PROBLEM REQUIREMENTS: Pick out each line below that contains the word "printed" and copy those lines.

MATERIAL TO PROCESS:

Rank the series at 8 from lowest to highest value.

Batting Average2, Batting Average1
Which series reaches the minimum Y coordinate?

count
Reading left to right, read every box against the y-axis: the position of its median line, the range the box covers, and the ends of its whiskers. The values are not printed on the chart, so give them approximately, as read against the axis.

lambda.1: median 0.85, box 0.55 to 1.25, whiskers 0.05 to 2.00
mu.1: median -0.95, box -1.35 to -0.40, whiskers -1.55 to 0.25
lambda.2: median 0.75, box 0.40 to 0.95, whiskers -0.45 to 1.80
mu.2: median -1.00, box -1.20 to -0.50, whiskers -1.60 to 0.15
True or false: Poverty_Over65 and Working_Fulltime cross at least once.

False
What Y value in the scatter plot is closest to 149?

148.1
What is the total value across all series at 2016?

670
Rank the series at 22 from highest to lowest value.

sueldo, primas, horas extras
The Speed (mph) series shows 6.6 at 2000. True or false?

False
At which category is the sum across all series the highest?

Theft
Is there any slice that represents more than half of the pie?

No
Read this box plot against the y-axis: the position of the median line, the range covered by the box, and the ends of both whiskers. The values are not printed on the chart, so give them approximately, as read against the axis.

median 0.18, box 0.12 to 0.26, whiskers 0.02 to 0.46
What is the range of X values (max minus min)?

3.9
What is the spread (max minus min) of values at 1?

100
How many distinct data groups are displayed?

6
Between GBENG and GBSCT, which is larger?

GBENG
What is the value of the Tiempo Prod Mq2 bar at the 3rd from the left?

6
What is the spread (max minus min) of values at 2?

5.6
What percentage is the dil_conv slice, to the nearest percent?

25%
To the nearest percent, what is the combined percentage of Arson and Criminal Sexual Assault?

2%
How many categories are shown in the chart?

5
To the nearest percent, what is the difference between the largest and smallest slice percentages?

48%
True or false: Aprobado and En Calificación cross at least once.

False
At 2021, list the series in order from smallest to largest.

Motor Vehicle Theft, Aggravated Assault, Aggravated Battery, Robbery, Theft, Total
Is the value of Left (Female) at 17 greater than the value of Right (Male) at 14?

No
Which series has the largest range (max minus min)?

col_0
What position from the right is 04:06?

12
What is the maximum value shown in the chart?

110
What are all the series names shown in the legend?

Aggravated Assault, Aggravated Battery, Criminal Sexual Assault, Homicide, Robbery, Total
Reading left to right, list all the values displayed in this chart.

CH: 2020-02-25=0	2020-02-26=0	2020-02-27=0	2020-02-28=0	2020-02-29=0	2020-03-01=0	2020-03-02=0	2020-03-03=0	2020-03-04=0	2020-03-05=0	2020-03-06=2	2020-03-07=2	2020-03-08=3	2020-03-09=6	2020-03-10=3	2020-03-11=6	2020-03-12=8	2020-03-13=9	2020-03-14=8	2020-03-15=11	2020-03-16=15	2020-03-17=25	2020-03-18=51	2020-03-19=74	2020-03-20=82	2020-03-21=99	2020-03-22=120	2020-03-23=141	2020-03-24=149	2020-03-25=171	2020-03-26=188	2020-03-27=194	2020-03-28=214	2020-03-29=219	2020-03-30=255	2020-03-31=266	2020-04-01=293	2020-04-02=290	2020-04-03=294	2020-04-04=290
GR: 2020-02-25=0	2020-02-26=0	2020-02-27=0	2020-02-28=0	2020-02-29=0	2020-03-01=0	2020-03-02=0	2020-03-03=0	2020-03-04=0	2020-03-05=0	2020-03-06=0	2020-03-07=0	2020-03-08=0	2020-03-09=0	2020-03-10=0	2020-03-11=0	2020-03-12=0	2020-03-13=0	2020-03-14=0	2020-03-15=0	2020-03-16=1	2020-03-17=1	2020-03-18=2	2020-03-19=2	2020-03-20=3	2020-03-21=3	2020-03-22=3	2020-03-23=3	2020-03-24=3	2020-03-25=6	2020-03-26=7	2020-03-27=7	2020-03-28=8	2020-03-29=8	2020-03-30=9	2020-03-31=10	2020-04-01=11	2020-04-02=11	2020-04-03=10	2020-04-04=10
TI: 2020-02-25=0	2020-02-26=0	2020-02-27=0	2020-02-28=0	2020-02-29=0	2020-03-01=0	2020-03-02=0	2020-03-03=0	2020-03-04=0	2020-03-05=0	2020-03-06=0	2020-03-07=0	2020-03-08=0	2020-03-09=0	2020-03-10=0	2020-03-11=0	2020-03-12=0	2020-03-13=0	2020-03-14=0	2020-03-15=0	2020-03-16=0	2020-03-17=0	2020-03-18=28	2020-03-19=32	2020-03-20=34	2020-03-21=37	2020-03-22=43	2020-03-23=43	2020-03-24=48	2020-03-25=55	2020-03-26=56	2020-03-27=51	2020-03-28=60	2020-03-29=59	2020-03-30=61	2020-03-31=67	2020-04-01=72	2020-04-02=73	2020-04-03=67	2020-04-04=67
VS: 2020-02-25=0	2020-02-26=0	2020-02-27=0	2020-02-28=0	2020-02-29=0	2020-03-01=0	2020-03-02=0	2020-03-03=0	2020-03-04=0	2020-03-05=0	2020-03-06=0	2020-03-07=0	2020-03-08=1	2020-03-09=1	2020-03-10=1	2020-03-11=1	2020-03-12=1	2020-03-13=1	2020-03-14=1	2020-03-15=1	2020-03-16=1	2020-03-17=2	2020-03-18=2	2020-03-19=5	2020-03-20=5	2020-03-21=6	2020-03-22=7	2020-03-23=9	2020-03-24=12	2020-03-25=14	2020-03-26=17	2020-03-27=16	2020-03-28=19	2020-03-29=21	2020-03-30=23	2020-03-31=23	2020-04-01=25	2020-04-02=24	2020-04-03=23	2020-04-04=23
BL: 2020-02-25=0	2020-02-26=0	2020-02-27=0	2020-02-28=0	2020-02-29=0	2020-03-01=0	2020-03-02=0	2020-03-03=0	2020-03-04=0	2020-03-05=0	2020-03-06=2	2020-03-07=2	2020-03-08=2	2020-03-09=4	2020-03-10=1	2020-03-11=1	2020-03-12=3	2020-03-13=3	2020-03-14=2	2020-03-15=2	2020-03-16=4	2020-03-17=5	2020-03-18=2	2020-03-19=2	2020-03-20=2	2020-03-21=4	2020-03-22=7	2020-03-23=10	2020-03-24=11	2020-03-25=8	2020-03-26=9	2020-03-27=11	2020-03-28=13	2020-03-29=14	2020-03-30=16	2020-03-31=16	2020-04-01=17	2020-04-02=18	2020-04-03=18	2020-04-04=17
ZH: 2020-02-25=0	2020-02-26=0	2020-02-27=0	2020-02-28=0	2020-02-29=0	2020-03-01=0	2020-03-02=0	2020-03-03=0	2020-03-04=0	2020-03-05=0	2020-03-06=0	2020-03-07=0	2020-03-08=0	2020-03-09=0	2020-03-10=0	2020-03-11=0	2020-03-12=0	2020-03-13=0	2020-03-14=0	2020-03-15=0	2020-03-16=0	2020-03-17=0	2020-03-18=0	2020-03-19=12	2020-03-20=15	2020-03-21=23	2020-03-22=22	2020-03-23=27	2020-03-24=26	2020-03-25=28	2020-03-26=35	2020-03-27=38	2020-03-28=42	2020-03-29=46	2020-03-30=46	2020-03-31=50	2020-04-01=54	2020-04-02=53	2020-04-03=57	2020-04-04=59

WORKED SOLUTION:
Reading left to right, read every box against the y-axis: the position of its median line, the range the box covers, and the ends of its whiskers. The values are not printed on the chart, so give them approximately, as read against the axis.
Read this box plot against the y-axis: the position of the median line, the range covered by the box, and the ends of both whiskers. The values are not printed on the chart, so give them approximately, as read against the axis.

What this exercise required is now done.